The show was smart to not have Laurel still be alive and make her into a second William, and having Hai as a conduit will, of course, allow for This is Us to do what it has almost always done well: build new character histories. I am looking forward to a “Randall season” that gets closer to the roots of Randall, rather than taking him through the ringer in the present over and over. That said, this season does appear to be doing so at the expense of Beth having any character whatsoever; like Kate and Toby, Randall and Beth are back on the same page which means Beth is on the sidelines and not doing the heavy lifting we know she is capable of.

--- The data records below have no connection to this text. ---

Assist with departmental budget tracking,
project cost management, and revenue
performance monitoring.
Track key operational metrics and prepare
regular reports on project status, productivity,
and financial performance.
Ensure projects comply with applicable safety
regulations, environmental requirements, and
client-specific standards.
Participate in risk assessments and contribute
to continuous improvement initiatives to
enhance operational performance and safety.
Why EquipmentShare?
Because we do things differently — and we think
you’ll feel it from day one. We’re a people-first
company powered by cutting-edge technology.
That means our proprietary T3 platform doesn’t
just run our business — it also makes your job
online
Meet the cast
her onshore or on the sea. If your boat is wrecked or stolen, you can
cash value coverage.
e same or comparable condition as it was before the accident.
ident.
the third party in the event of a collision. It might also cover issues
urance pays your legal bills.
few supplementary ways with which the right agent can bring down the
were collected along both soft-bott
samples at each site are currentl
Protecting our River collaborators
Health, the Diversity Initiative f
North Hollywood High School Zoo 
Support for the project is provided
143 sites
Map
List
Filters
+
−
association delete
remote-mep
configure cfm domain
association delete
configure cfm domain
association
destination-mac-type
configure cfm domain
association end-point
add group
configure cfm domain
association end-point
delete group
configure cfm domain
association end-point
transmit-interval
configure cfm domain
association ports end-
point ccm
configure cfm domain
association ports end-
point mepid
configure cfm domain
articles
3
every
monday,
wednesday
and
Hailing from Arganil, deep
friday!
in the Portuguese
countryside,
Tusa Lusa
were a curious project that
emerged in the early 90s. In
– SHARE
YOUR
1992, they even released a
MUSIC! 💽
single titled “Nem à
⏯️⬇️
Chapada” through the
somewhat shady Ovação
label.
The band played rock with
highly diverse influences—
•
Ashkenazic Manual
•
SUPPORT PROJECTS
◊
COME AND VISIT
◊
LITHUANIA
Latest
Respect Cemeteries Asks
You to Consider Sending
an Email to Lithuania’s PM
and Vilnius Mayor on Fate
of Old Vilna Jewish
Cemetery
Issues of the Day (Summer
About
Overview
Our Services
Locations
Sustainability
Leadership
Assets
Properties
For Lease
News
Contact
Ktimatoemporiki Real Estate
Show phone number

- In terms of “shows that actually handle abortion well,” this show is up there with the good ones.
- There’s something so surreal about seeing a half-dozen people dressed like George Michael Bluth in the Creation of Adam painting wearing face masks dancing to Lizzo, but I think I like it.
- Even if Kate’s present-day Marc smackdown was pure fantasy, it was extremely gratifying for her character.
- Last episode I remarked that the show was getting a bit too laboured about explaining away people not being socially distanced properly, and while it was a bit present in this week’s episode, the show appears to be more comfortable just casually living in this reality.
- If I don’t get present-day Mandy Moore and John Huertas soon, I am going to lose it.
- I am officially over Madison, who a few seasons ago I loved because she brought out the best in Kate — she now brings out the worst (or at least flattest) in Kevin.
- I’m still waiting to get any hint that Randall’s children (and his wife’s business) still exist.